Exercise brief: Set the data below down again, exactly, with every picture left out.

Data for the task:
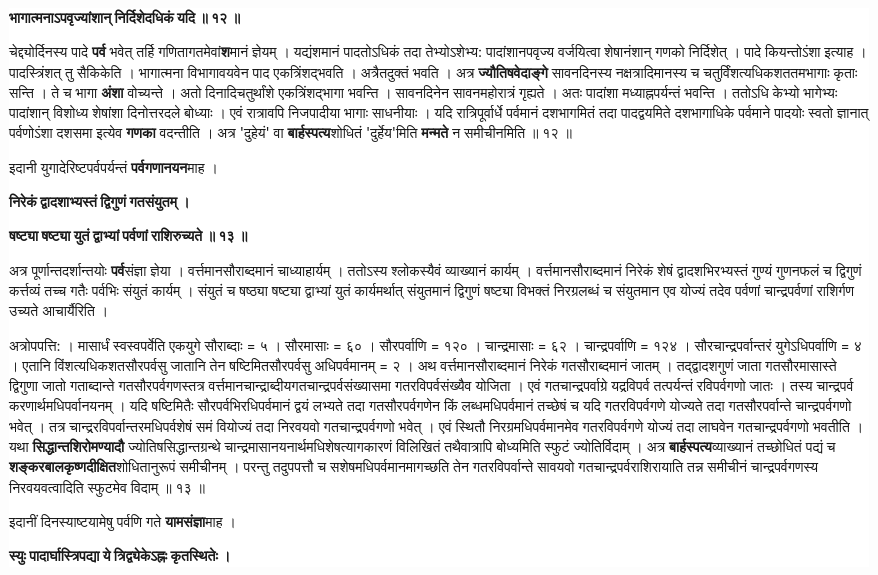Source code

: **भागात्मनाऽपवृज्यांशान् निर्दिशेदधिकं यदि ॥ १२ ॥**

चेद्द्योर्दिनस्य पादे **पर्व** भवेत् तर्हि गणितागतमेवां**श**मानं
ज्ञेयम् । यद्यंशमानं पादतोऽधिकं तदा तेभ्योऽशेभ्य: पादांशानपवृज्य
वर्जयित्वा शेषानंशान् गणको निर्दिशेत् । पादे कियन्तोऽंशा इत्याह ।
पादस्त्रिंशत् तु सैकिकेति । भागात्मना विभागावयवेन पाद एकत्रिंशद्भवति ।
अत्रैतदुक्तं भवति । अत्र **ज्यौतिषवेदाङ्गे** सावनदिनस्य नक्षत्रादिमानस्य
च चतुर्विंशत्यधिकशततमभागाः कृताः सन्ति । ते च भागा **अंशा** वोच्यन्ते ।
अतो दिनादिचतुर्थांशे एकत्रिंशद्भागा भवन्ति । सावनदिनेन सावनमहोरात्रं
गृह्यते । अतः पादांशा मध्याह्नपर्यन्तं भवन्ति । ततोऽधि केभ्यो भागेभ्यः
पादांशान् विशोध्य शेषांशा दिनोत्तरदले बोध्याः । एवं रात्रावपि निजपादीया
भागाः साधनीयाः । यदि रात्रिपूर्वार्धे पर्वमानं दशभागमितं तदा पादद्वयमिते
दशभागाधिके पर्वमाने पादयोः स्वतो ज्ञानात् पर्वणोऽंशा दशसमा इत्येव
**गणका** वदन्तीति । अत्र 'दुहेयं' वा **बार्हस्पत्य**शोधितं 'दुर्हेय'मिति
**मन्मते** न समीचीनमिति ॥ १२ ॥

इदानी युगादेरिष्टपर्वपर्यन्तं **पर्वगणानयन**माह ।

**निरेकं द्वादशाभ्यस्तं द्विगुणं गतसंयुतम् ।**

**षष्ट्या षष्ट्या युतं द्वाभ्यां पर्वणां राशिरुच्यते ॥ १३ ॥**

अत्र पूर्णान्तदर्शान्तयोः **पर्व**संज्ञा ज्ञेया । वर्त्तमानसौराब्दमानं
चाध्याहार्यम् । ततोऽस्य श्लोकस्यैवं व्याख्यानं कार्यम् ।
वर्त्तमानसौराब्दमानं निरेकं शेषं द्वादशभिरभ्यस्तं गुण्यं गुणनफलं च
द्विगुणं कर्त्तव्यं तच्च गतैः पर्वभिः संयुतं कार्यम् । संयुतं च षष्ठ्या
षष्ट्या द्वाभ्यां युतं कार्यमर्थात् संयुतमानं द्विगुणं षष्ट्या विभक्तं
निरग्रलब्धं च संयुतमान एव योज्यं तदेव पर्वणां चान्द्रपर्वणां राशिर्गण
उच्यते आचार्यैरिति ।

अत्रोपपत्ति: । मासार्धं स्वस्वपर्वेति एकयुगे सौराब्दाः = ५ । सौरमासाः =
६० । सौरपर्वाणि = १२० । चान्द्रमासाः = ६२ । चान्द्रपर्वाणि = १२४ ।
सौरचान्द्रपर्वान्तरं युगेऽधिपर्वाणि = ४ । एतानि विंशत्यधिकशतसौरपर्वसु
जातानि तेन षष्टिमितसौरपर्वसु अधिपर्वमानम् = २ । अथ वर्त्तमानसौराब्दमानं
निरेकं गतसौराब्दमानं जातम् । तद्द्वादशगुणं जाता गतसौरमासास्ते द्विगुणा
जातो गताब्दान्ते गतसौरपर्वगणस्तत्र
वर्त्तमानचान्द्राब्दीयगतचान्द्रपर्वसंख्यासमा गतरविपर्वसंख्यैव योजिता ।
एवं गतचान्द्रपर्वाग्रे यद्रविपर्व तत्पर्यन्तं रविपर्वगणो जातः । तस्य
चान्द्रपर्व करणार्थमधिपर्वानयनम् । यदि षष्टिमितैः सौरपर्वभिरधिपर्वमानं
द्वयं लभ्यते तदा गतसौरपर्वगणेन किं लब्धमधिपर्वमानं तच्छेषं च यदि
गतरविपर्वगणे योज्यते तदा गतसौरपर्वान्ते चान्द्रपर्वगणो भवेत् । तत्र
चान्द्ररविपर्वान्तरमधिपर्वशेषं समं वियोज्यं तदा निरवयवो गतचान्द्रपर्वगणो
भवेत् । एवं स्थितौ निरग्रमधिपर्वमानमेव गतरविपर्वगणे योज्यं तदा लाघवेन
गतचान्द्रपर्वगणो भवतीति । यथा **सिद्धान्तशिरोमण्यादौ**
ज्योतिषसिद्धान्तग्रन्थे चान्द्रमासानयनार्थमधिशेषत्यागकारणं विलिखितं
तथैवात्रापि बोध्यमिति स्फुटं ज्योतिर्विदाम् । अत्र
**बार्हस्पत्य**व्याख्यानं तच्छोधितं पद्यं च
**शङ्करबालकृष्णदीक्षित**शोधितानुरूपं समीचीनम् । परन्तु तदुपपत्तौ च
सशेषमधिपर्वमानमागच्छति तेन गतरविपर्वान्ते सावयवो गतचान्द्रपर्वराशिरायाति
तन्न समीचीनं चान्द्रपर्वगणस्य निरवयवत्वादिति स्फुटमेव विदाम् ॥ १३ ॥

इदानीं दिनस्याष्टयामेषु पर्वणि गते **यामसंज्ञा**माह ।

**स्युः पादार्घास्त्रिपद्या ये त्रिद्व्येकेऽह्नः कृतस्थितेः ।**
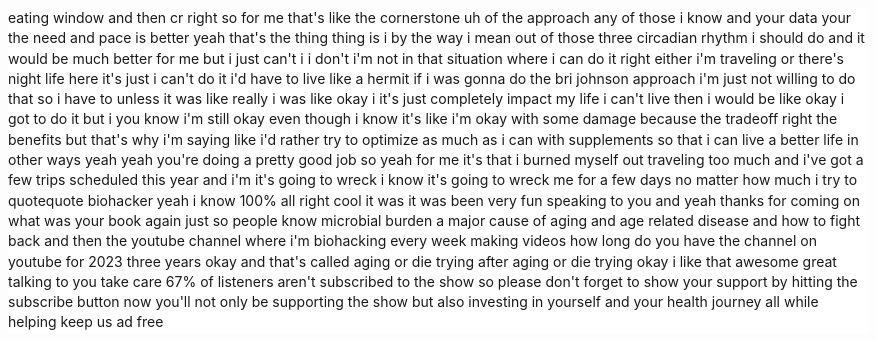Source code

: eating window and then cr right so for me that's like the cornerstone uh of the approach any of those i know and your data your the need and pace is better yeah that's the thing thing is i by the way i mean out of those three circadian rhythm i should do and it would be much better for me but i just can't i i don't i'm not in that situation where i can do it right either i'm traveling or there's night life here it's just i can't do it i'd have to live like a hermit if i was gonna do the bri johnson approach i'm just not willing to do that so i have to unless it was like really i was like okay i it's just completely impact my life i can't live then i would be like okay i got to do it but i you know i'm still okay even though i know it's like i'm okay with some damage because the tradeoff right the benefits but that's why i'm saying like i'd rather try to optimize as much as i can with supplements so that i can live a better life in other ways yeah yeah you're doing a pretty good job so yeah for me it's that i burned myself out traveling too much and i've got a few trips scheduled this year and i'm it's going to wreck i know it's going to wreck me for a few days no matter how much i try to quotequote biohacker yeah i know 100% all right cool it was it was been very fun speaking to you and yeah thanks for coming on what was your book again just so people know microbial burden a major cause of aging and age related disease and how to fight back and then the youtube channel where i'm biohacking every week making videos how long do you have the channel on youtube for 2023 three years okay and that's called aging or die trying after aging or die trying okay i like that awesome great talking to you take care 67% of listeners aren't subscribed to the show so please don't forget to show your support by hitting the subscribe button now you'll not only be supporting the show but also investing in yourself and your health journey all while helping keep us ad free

The completed task:
Source code

: **भागात्मनाऽपवृज्यांशान् निर्दिशेदधिकं यदि ॥ १२ ॥**

चेद्द्योर्दिनस्य पादे **पर्व** भवेत् तर्हि गणितागतमेवां**श**मानं
ज्ञेयम् । यद्यंशमानं पादतोऽधिकं तदा तेभ्योऽशेभ्य: पादांशानपवृज्य
वर्जयित्वा शेषानंशान् गणको निर्दिशेत् । पादे कियन्तोऽंशा इत्याह ।
पादस्त्रिंशत् तु सैकिकेति । भागात्मना विभागावयवेन पाद एकत्रिंशद्भवति ।
अत्रैतदुक्तं भवति । अत्र **ज्यौतिषवेदाङ्गे** सावनदिनस्य नक्षत्रादिमानस्य
च चतुर्विंशत्यधिकशततमभागाः कृताः सन्ति । ते च भागा **अंशा** वोच्यन्ते ।
अतो दिनादिचतुर्थांशे एकत्रिंशद्भागा भवन्ति । सावनदिनेन सावनमहोरात्रं
गृह्यते । अतः पादांशा मध्याह्नपर्यन्तं भवन्ति । ततोऽधि केभ्यो भागेभ्यः
पादांशान् विशोध्य शेषांशा दिनोत्तरदले बोध्याः । एवं रात्रावपि निजपादीया
भागाः साधनीयाः । यदि रात्रिपूर्वार्धे पर्वमानं दशभागमितं तदा पादद्वयमिते
दशभागाधिके पर्वमाने पादयोः स्वतो ज्ञानात् पर्वणोऽंशा दशसमा इत्येव
**गणका** वदन्तीति । अत्र 'दुहेयं' वा **बार्हस्पत्य**शोधितं 'दुर्हेय'मिति
**मन्मते** न समीचीनमिति ॥ १२ ॥

इदानी युगादेरिष्टपर्वपर्यन्तं **पर्वगणानयन**माह ।

**निरेकं द्वादशाभ्यस्तं द्विगुणं गतसंयुतम् ।**

**षष्ट्या षष्ट्या युतं द्वाभ्यां पर्वणां राशिरुच्यते ॥ १३ ॥**

अत्र पूर्णान्तदर्शान्तयोः **पर्व**संज्ञा ज्ञेया । वर्त्तमानसौराब्दमानं
चाध्याहार्यम् । ततोऽस्य श्लोकस्यैवं व्याख्यानं कार्यम् ।
वर्त्तमानसौराब्दमानं निरेकं शेषं द्वादशभिरभ्यस्तं गुण्यं गुणनफलं च
द्विगुणं कर्त्तव्यं तच्च गतैः पर्वभिः संयुतं कार्यम् । संयुतं च षष्ठ्या
षष्ट्या द्वाभ्यां युतं कार्यमर्थात् संयुतमानं द्विगुणं षष्ट्या विभक्तं
निरग्रलब्धं च संयुतमान एव योज्यं तदेव पर्वणां चान्द्रपर्वणां राशिर्गण
उच्यते आचार्यैरिति ।

अत्रोपपत्ति: । मासार्धं स्वस्वपर्वेति एकयुगे सौराब्दाः = ५ । सौरमासाः =
६० । सौरपर्वाणि = १२० । चान्द्रमासाः = ६२ । चान्द्रपर्वाणि = १२४ ।
सौरचान्द्रपर्वान्तरं युगेऽधिपर्वाणि = ४ । एतानि विंशत्यधिकशतसौरपर्वसु
जातानि तेन षष्टिमितसौरपर्वसु अधिपर्वमानम् = २ । अथ वर्त्तमानसौराब्दमानं
निरेकं गतसौराब्दमानं जातम् । तद्द्वादशगुणं जाता गतसौरमासास्ते द्विगुणा
जातो गताब्दान्ते गतसौरपर्वगणस्तत्र
वर्त्तमानचान्द्राब्दीयगतचान्द्रपर्वसंख्यासमा गतरविपर्वसंख्यैव योजिता ।
एवं गतचान्द्रपर्वाग्रे यद्रविपर्व तत्पर्यन्तं रविपर्वगणो जातः । तस्य
चान्द्रपर्व करणार्थमधिपर्वानयनम् । यदि षष्टिमितैः सौरपर्वभिरधिपर्वमानं
द्वयं लभ्यते तदा गतसौरपर्वगणेन किं लब्धमधिपर्वमानं तच्छेषं च यदि
गतरविपर्वगणे योज्यते तदा गतसौरपर्वान्ते चान्द्रपर्वगणो भवेत् । तत्र
चान्द्ररविपर्वान्तरमधिपर्वशेषं समं वियोज्यं तदा निरवयवो गतचान्द्रपर्वगणो
भवेत् । एवं स्थितौ निरग्रमधिपर्वमानमेव गतरविपर्वगणे योज्यं तदा लाघवेन
गतचान्द्रपर्वगणो भवतीति । यथा **सिद्धान्तशिरोमण्यादौ**
ज्योतिषसिद्धान्तग्रन्थे चान्द्रमासानयनार्थमधिशेषत्यागकारणं विलिखितं
तथैवात्रापि बोध्यमिति स्फुटं ज्योतिर्विदाम् । अत्र
**बार्हस्पत्य**व्याख्यानं तच्छोधितं पद्यं च
**शङ्करबालकृष्णदीक्षित**शोधितानुरूपं समीचीनम् । परन्तु तदुपपत्तौ च
सशेषमधिपर्वमानमागच्छति तेन गतरविपर्वान्ते सावयवो गतचान्द्रपर्वराशिरायाति
तन्न समीचीनं चान्द्रपर्वगणस्य निरवयवत्वादिति स्फुटमेव विदाम् ॥ १३ ॥

इदानीं दिनस्याष्टयामेषु पर्वणि गते **यामसंज्ञा**माह ।

**स्युः पादार्घास्त्रिपद्या ये त्रिद्व्येकेऽह्नः कृतस्थितेः ।**
Source code

: eating window and then cr right so for me that's like the cornerstone uh of the approach any of those i know and your data your the need and pace is better yeah that's the thing thing is i by the way i mean out of those three circadian rhythm i should do and it would be much better for me but i just can't i i don't i'm not in that situation where i can do it right either i'm traveling or there's night life here it's just i can't do it i'd have to live like a hermit if i was gonna do the bri johnson approach i'm just not willing to do that so i have to unless it was like really i was like okay i it's just completely impact my life i can't live then i would be like okay i got to do it but i you know i'm still okay even though i know it's like i'm okay with some damage because the tradeoff right the benefits but that's why i'm saying like i'd rather try to optimize as much as i can with supplements so that i can live a better life in other ways yeah yeah you're doing a pretty good job so yeah for me it's that i burned myself out traveling too much and i've got a few trips scheduled this year and i'm it's going to wreck i know it's going to wreck me for a few days no matter how much i try to quotequote biohacker yeah i know 100% all right cool it was it was been very fun speaking to you and yeah thanks for coming on what was your book again just so people know microbial burden a major cause of aging and age related disease and how to fight back and then the youtube channel where i'm biohacking every week making videos how long do you have the channel on youtube for 2023 three years okay and that's called aging or die trying after aging or die trying okay i like that awesome great talking to you take care 67% of listeners aren't subscribed to the show so please don't forget to show your support by hitting the subscribe button now you'll not only be supporting the show but also investing in yourself and your health journey all while helping keep us ad free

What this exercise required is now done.